Beginning with the line where "left shoulder: (290, 188)" appears, please restate each line of the records below word for word until the last one, inclusive, and nothing else.

━━ Exercise data ━━

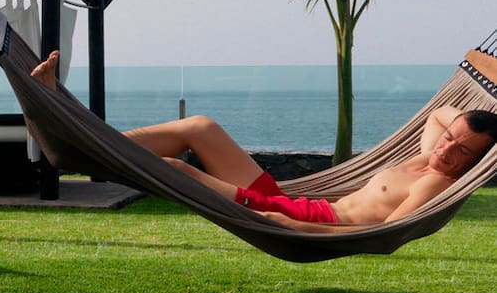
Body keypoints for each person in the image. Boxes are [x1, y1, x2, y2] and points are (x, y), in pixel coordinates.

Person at [27, 51, 497, 231]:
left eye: (459, 151)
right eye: (449, 140)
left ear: (478, 163)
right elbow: (439, 114)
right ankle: (82, 135)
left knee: (175, 170)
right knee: (201, 128)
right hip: (290, 199)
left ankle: (73, 136)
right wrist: (465, 125)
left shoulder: (434, 184)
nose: (444, 149)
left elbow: (381, 232)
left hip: (295, 216)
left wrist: (282, 224)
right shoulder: (428, 158)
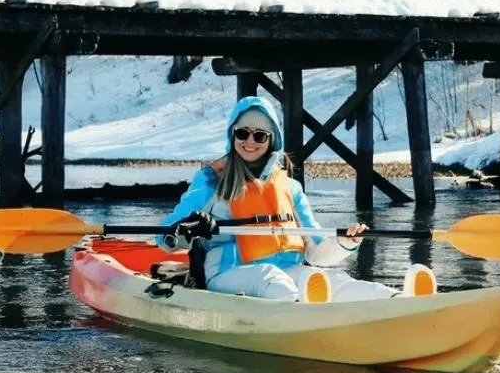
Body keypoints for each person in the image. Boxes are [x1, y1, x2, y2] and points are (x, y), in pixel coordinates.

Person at [159, 96, 435, 302]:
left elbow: (316, 253)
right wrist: (190, 226)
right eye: (242, 133)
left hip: (289, 268)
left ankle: (400, 302)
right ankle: (304, 321)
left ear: (272, 141)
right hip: (229, 272)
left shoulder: (290, 188)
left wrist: (345, 243)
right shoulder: (210, 181)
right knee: (271, 279)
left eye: (259, 135)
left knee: (334, 280)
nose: (250, 141)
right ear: (232, 136)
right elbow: (165, 238)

━━━

Exercise result:
left shoulder: (290, 188)
left wrist: (345, 243)
right shoulder: (210, 181)
right knee: (271, 279)
left eye: (259, 135)
left knee: (334, 280)
nose: (250, 141)
right ear: (232, 136)
right elbow: (165, 238)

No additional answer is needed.